If somebody purchases a firearm, and it blows up in his face due to shoddy construction, then by all means, he ought to be able to sue the manufacturer or the dealer, as appropriate. But if the firearm functions as designed, is purchased legally, and he uses it to shoot somebody, then the responsibility falls upon the user of the firearm, not the maker.
The typical response to this line of argument seems to go as follows: “Firearms are different from cars, because unlike cars, guns are made primarily for killing people. People don’t generally buy cars in order to run other people over, but people usually buy guns in order to shoot them at other people.”

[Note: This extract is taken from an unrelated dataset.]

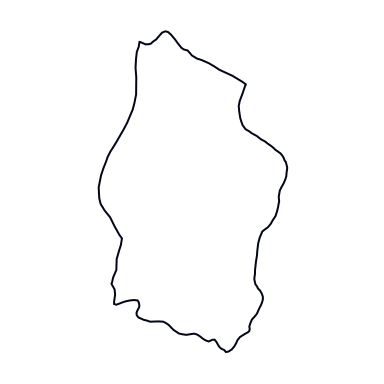 the district of Karluway #2, Maryland, Liberia, rotated 114°
{"feature_id": "62588387B3504103493017", "entity_name": "Karluway #2", "entity_type": "district", "adm_level": 2, "iso_a3": "LBR", "parent_name": "Liberia", "parent_adm1": "Maryland", "projection": "albers", "projection_center": [-7.68, 4.692], "detail": "fine", "context": "isolated", "style": "outline", "palette": "ink", "viewbox_px": 384, "rotation_deg": 114, "n_neighbors": 0, "source": "geoboundaries", "source_scale": "gbopen_adm2", "svg_char_len": 2761}
<svg xmlns="http://www.w3.org/2000/svg" viewBox="0 0 384 384"><g transform="rotate(114 192 192)"><path d="M76.3,301.0L77.5,300.7L81.1,299.7L86.4,299.4L93.4,297.2L101.5,294.1L110.0,289.5L120.4,285.0L125.7,282.7L130.2,281.7L134.1,280.8L140.8,279.7L154.8,279.4L162.7,279.9L174.0,281.1L175.5,281.2L180.2,281.8L187.0,282.8L188.5,283.0L194.4,283.3L198.8,282.9L206.0,282.6L210.4,282.2L214.0,281.8L218.9,280.7L225.8,279.1L231.9,276.0L235.4,274.2L239.0,271.4L240.1,270.6L244.5,264.2L248.4,256.5L254.9,248.7L257.5,245.2L260.6,241.1L262.9,237.1L269.4,235.4L275.8,234.7L277.1,234.5L283.5,233.6L284.0,233.5L294.0,229.4L301.9,229.3L307.0,228.3L308.6,228.2L309.7,226.8L312.5,223.1L317.0,220.5L320.2,219.6L323.8,218.6L326.0,217.6L325.7,215.2L321.4,210.9L319.0,208.3L316.2,204.4L314.3,201.1L313.2,197.6L314.4,195.8L316.8,194.1L318.4,193.5L320.2,193.5L323.0,193.7L325.1,193.5L327.1,192.3L328.4,189.9L328.4,184.9L328.4,184.0L327.9,181.6L327.5,177.5L324.0,170.3L322.2,165.7L322.3,162.7L322.9,159.2L323.3,158.3L325.5,152.8L326.6,146.4L325.6,141.8L324.8,139.1L320.6,132.6L320.2,130.3L320.2,128.6L320.7,125.7L321.5,122.7L321.8,121.5L322.0,118.3L321.7,115.9L318.9,113.5L317.7,111.3L319.1,108.6L321.3,105.7L322.4,104.0L323.2,101.6L323.3,98.2L324.4,96.0L323.0,93.8L319.6,91.6L315.6,90.5L312.4,90.2L308.9,90.2L305.0,89.2L300.2,86.0L297.5,83.9L296.6,83.5L295.6,83.1L293.8,83.5L291.6,84.9L288.5,85.3L284.1,85.4L281.0,84.3L277.0,83.2L273.7,83.2L270.7,83.2L267.4,83.0L264.1,83.1L260.9,83.7L258.7,84.8L256.3,87.1L254.3,89.9L253.3,92.5L251.8,94.2L250.5,96.5L247.8,98.6L245.7,99.9L241.1,101.2L237.6,102.7L233.4,104.0L229.7,105.2L223.7,106.8L218.9,108.5L211.8,110.7L205.9,111.6L199.8,111.7L199.4,111.7L196.2,110.0L193.3,108.3L189.0,107.1L185.3,106.8L179.9,105.9L174.8,106.5L170.4,107.3L167.8,108.0L166.4,108.3L165.3,108.5L161.1,110.8L157.3,111.8L154.7,112.4L150.7,112.2L146.9,111.8L141.9,111.9L140.1,112.2L139.1,112.3L136.1,113.4L133.2,114.2L131.1,114.9L129.2,116.3L126.4,118.5L125.4,120.3L123.3,122.4L121.9,124.5L120.7,127.0L120.0,130.5L119.5,133.2L118.6,135.4L117.8,138.3L116.9,143.0L116.2,145.6L116.1,146.3L115.8,150.5L114.8,154.4L114.5,155.4L114.4,156.6L114.0,161.6L113.4,163.8L112.8,168.7L110.4,172.9L107.9,175.3L104.7,178.1L102.5,179.5L99.1,181.7L94.4,184.3L89.5,185.4L81.3,185.9L73.7,186.6L72.6,186.6L71.8,186.6L70.9,190.6L69.5,201.6L69.4,202.2L69.3,209.8L69.3,210.2L69.3,211.8L69.2,216.6L68.5,221.0L68.3,222.0L67.5,229.0L67.5,235.7L67.7,238.8L68.1,241.5L67.3,247.6L65.8,250.7L64.5,253.6L65.1,257.4L65.0,257.9L64.6,260.3L62.4,264.5L61.9,265.5L59.4,269.8L56.7,275.4L55.6,279.0L56.0,281.5L57.2,282.9L58.7,284.2L63.8,285.8L65.4,286.3L67.1,286.7L70.0,288.5L73.3,290.0L74.7,291.8L75.6,293.8L76.0,294.3L76.0,298.0L76.1,300.2L76.3,301.0Z" fill="none" stroke="#020617" stroke-width="2"/></g></svg>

I agree that both of these statements are basically true,* but I assert that neither is a legitimate argument for passing the responsibility for misuse of firearms onto the dealers and manufacturers of those firearms, unless there is specific negligence. Of course, the attorneys for the victim of a crime involving a firearm have a great deal of incentive to make such a connexion—few individuals have the resources to pay off a large court judgement, so there is not much point in filing suit against the criminal himself. On the other hand, dealers and manufacturers are businesses, and have a lot more revenue, so naturally that’s where the attorneys want to concentrate their fire (so to speak).
“A well-ordered militia being necessary to the security of a free state, the right of the people to keep and bear arms shall not be infringed.”
Supporting the Second Amendment has become somewhat taboo, in recent history. Yet, despite the highly-emotional rhetoric on the part of those who oppose it, I believe the Second Amendment represents an important and valuable part of the freedom enjoyed by the citizens of the United States, and that it is worthy of being defended as strongly as the other liberties we so cherish.
Nowhere in the Constitution does it guarantee the people the right to a wealthy target for lawsuits, in the event they are wronged. But, despite the fact that I am probably on the opposite side of the street from the majority of the population with respect to this question, think I’m pretty much okay with that.